INFORMATION PROVIDED ->
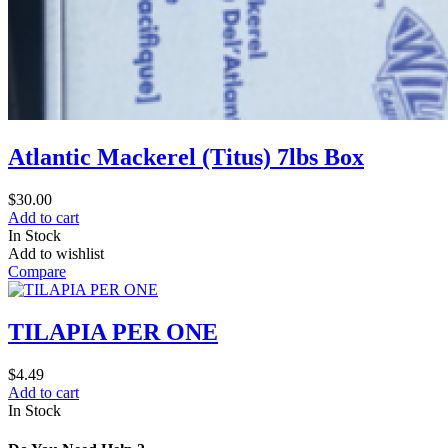
Atlantic Mackerel (Titus) 7lbs Box
$
30.00
Add to cart
In Stock
Add to wishlist
Compare
TILAPIA PER ONE
$
4.49
Add to cart
In Stock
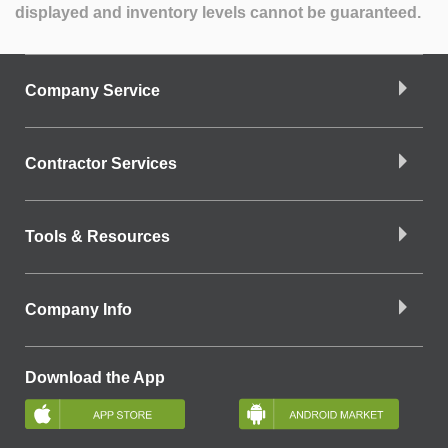
displayed and inventory levels cannot be guaranteed.
Company Service
Contractor Services
Tools & Resources
Company Info
Download the App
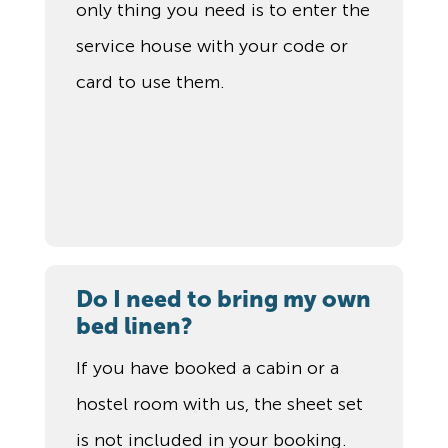
only thing you need is to enter the
service house with your code or
card to use them.
Do I need to bring my own
bed linen?
If you have booked a cabin or a
hostel room with us, the sheet set
is not included in your booking.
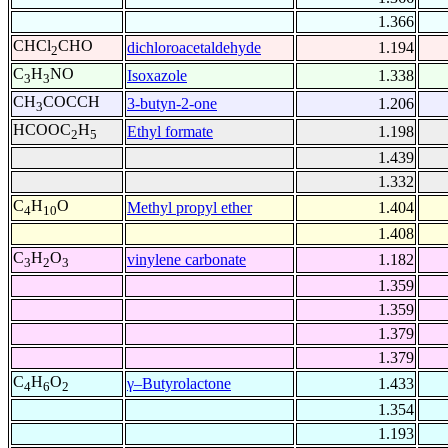
1.366
CHCl
CHO
dichloroacetaldehyde
1.194
2
C
H
NO
Isoxazole
1.338
3
3
CH
COCCH
3-butyn-2-one
1.206
3
HCOOC
H
Ethyl formate
1.198
2
5
1.439
1.332
C
H
O
Methyl propyl ether
1.404
4
10
1.408
C
H
O
vinylene carbonate
1.182
3
2
3
1.359
1.359
1.379
1.379
C
H
O
γ–Butyrolactone
1.433
4
6
2
1.354
1.193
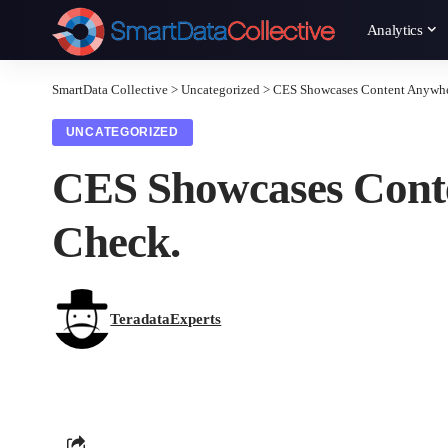
Analytics
SmartData Collective
>
Uncategorized
>
CES Showcases Content Anywher
UNCATEGORIZED
CES Showcases Conte
Check.
TeradataExperts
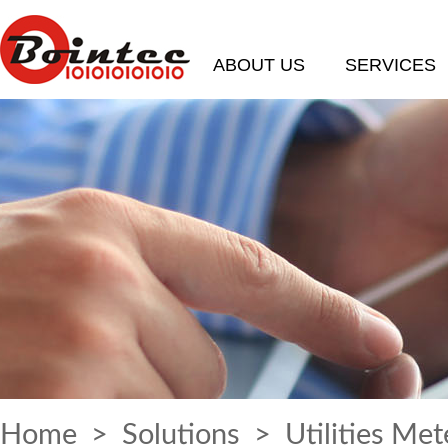
ABOUT US
SERVICES
Home
>
Solutions
> Utilities Met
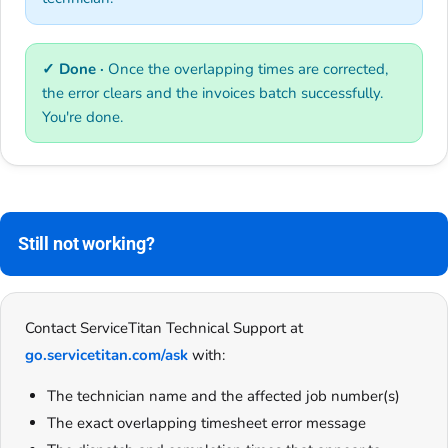
✓ Done ·
Once the overlapping times are corrected,
the error clears and the invoices batch successfully.
You're done.
Still not working?
Contact ServiceTitan Technical Support at
go.servicetitan.com/ask
with:
The technician name and the affected job number(s)
The exact overlapping timesheet error message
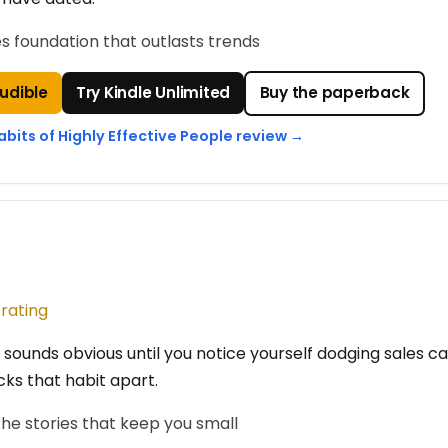
es foundation that outlasts trends
Audible
Try Kindle Unlimited
Buy the paperback
abits of Highly Effective People review →
 rating
 sounds obvious until you notice yourself dodging sales ca
cks that habit apart.
he stories that keep you small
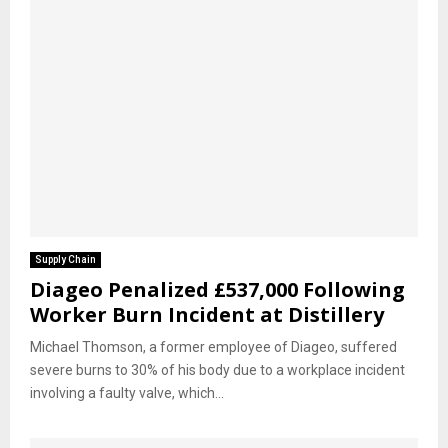
Supply Chain
Diageo Penalized £537,000 Following
Worker Burn Incident at Distillery
Michael Thomson, a former employee of Diageo, suffered
severe burns to 30% of his body due to a workplace incident
involving a faulty valve, which...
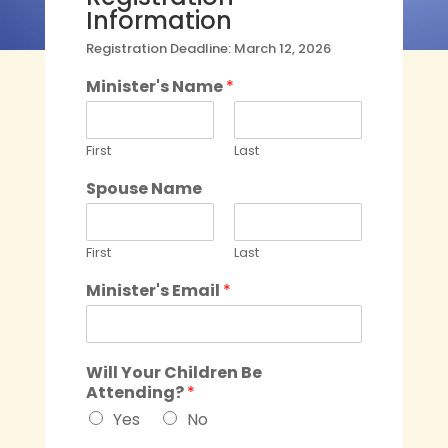
Information
Registration Deadline: March 12, 2026
Minister's Name
*
First
Last
Spouse Name
First
Last
Minister's Email
*
Will Your Children Be
Attending?
*
Yes
No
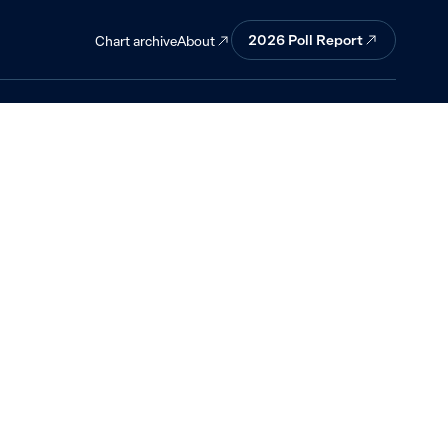
 mostly good
2026
Poll Report
About
Chart archive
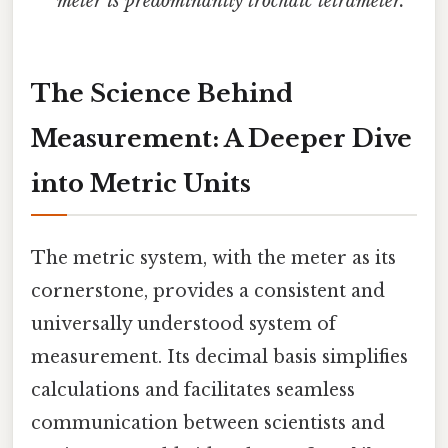
meter is predominantly trochaic tetrameter."
The Science Behind
Measurement: A Deeper Dive
into Metric Units
The metric system, with the meter as its
cornerstone, provides a consistent and
universally understood system of
measurement. Its decimal basis simplifies
calculations and facilitates seamless
communication between scientists and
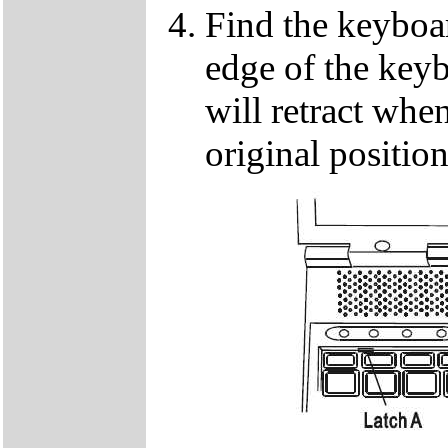
Find the keyboar
edge of the keyb
will retract when
original positio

EXERCISE REQUIREMENTS -> Would you provide an exact, picture-free copy of the data above?

SOLVED PROBLEM ->
Atlantic Mackerel (Titus) 7lbs Box
$
30.00
Add to cart
In Stock
Add to wishlist
Compare
TILAPIA PER ONE
$
4.49
Add to cart
In Stock
displayed and inventory levels cannot be guaranteed.
Company Service
Contractor Services
Tools & Resources
Company Info
Download the App
only thing you need is to enter the
service house with your code or
card to use them.
Do I need to bring my own
bed linen?
If you have booked a cabin or a
hostel room with us, the sheet set
is not included in your booking.
1.366
CHCl
CHO
dichloroacetaldehyde
1.194
2
C
H
NO
Isoxazole
1.338
3
3
CH
COCCH
3-butyn-2-one
1.206
3
HCOOC
H
Ethyl formate
1.198
2
5
1.439
1.332
C
H
O
Methyl propyl ether
1.404
4
10
1.408
C
H
O
vinylene carbonate
1.182
3
2
3
1.359
1.359
1.379
1.379
C
H
O
γ–Butyrolactone
1.433
4
6
2
1.354
1.193
Analytics
SmartData Collective
>
Uncategorized
>
CES Showcases Content Anywher
UNCATEGORIZED
CES Showcases Conte
Check.
TeradataExperts
ABOUT US
SERVICES
Home
>
Solutions
> Utilities Met
✓ Done ·
Once the overlapping times are corrected,
the error clears and the invoices batch successfully.
You're done.
Still not working?
Contact ServiceTitan Technical Support at
go.servicetitan.com/ask
with:
The technician name and the affected job number(s)
The exact overlapping timesheet error message
es foundation that outlasts trends
Audible
Try Kindle Unlimited
Buy the paperback
abits of Highly Effective People review →
 rating
 sounds obvious until you notice yourself dodging sales ca
cks that habit apart.
he stories that keep you small
Supply Chain
Diageo Penalized £537,000 Following
Worker Burn Incident at Distillery
Michael Thomson, a former employee of Diageo, suffered
severe burns to 30% of his body due to a workplace incident
involving a faulty valve, which...
Information
Registration Deadline: March 12, 2026
Minister's Name
*
First
Last
Spouse Name
First
Last
Minister's Email
*
Will Your Children Be
Attending?
*
Yes
No
 mostly good
2026
Poll Report
About
Chart archive
meter is predominantly trochaic tetrameter."
The Science Behind
Measurement: A Deeper Dive
into Metric Units
The metric system, with the meter as its
cornerstone, provides a consistent and
universally understood system of
measurement. Its decimal basis simplifies
calculations and facilitates seamless
communication between scientists and
Find the keyboar
edge of the keyb
will retract when
original positio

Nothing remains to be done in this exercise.